Deze uitspraak is gedaan door mr. M.C. Verra, rechter, in aanwezigheid van mr. Z.E.M. van der Maas, griffier.
De uitspraak is uitgesproken in het openbaar en bekendgemaakt op:
Bent u het niet eens met deze uitspraak?
Als u het niet eens bent met deze uitspraak, kunt u een brief sturen naar de rechtbank waarin u uitlegt waarom u het er niet mee eens bent. Dit heet een verzetschrift. U moet dit verzetschrift indienen binnen 6 weken na de dag waarop deze uitspraak is verzonden. U ziet deze datum hierboven. Als u graag een zitting wilt waarin u uw verzetschrift kunt toelichten, kunt u dit in uw verzetschrift vermelden.

Voetnoten

1.Op grond van artikel 8:57 van de Algemene wet bestuursrecht (Awb).
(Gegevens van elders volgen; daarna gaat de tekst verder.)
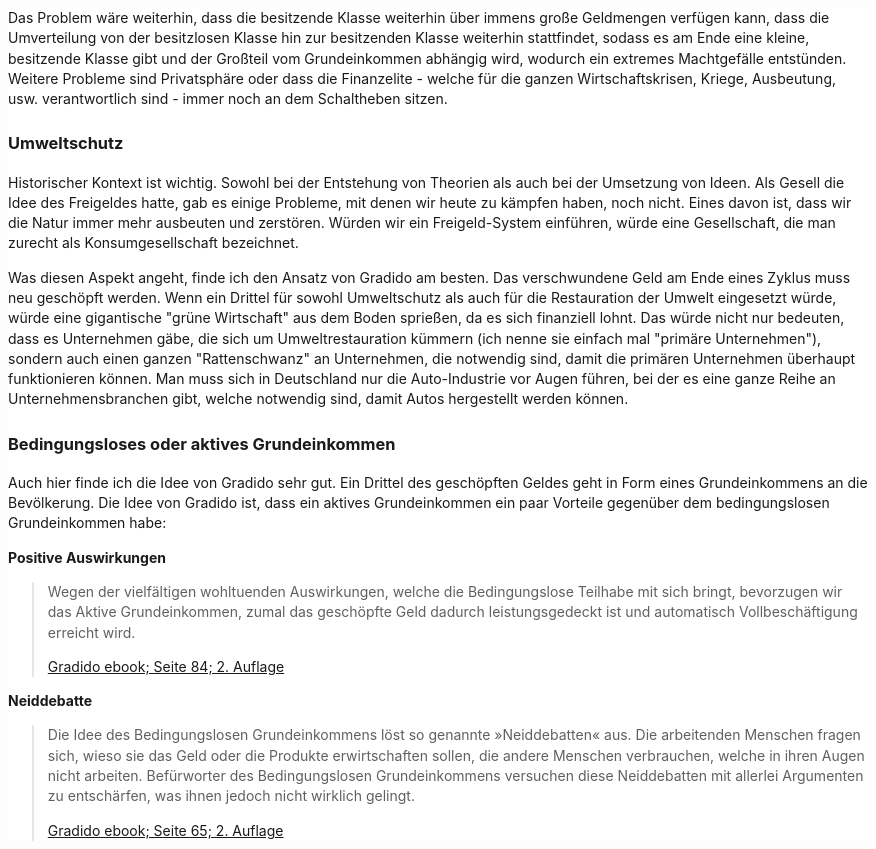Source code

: Das Problem wäre weiterhin, dass die besitzende Klasse weiterhin über immens
große Geldmengen verfügen kann, dass die Umverteilung von der besitzlosen
Klasse hin zur besitzenden Klasse weiterhin stattfindet, sodass es am Ende eine
kleine, besitzende Klasse gibt und der Großteil vom Grundeinkommen abhängig
wird, wodurch ein extremes Machtgefälle entstünden. Weitere Probleme sind
Privatsphäre oder dass die Finanzelite - welche für die ganzen
Wirtschaftskrisen, Kriege, Ausbeutung, usw. verantwortlich sind - immer noch an
dem Schaltheben sitzen.

### **Umweltschutz**

Historischer Kontext ist wichtig. Sowohl bei der Entstehung von Theorien als
auch bei der Umsetzung von Ideen. Als Gesell die Idee des Freigeldes hatte, gab
es einige Probleme, mit denen wir heute zu kämpfen haben, noch nicht. Eines
davon ist, dass wir die Natur immer mehr ausbeuten und zerstören. Würden wir
ein Freigeld-System einführen, würde eine Gesellschaft, die man zurecht als
Konsumgesellschaft bezeichnet.

Was diesen Aspekt angeht, finde ich den Ansatz von Gradido am besten. Das
verschwundene Geld am Ende eines Zyklus muss neu geschöpft werden. Wenn ein
Drittel für sowohl Umweltschutz als auch für die Restauration der Umwelt
eingesetzt würde, würde eine gigantische "grüne Wirtschaft" aus dem Boden
sprießen, da es sich finanziell lohnt. Das würde nicht nur bedeuten, dass es
Unternehmen gäbe, die sich um Umweltrestauration kümmern (ich nenne sie einfach
mal "primäre Unternehmen"), sondern auch einen ganzen "Rattenschwanz" an
Unternehmen, die notwendig sind, damit die primären Unternehmen überhaupt
funktionieren können. Man muss sich in Deutschland nur die Auto-Industrie vor
Augen führen, bei der es eine ganze Reihe an Unternehmensbranchen gibt, welche
notwendig sind, damit Autos hergestellt werden können.

### Bedingungsloses oder aktives Grundeinkommen

Auch hier finde ich die Idee von Gradido sehr gut. Ein Drittel des geschöpften
Geldes geht in Form eines Grundeinkommens an die Bevölkerung. Die Idee von
Gradido ist, dass ein aktives Grundeinkommen ein paar Vorteile gegenüber dem
bedingungslosen Grundeinkommen habe:

**Positive Auswirkungen**

> Wegen der vielfältigen wohltuenden Auswirkungen, welche die Bedingungslose
> Teilhabe mit sich bringt, bevorzugen wir das Aktive Grundeinkommen, zumal das
> geschöpfte Geld dadurch leistungsgedeckt ist und automatisch
> Vollbeschäftigung erreicht wird.
>
> [Gradido ebook; Seite 84; 2. Auflage](https://gradido.net/wp-content/uploads/2020/09/gradido-ebook-de.pdf)

**Neiddebatte**

> Die Idee des Bedingungslosen Grundeinkommens löst so genannte »Neiddebatten«
> aus. Die arbeitenden Menschen fragen sich, wieso sie das Geld oder die
> Produkte erwirtschaften sollen, die andere Menschen verbrauchen, welche in
> ihren Augen nicht arbeiten. Befürworter des Bedingungslosen Grundeinkommens
> versuchen diese Neiddebatten mit allerlei Argumenten zu entschärfen, was
> ihnen jedoch nicht wirklich gelingt.
>
> [Gradido ebook; Seite 65; 2. Auflage](https://gradido.net/wp-content/uploads/2020/09/gradido-ebook-de.pdf)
2.Dit volgt uit artikel 6:2 en 6:12 van de Awb.
3.Dit staat in artikel 42 van de Vreemdelingenwet 2000 (Vw).
4.Op grond van artikel 8:55d, eerste lid, van de Awb.
5.Op grond van artikel 8:55d, derde lid, van de Awb.
7.Op grond van artikel 8:55d, tweede lid, en/of artikel 8:72, zesde lid, van de Awb.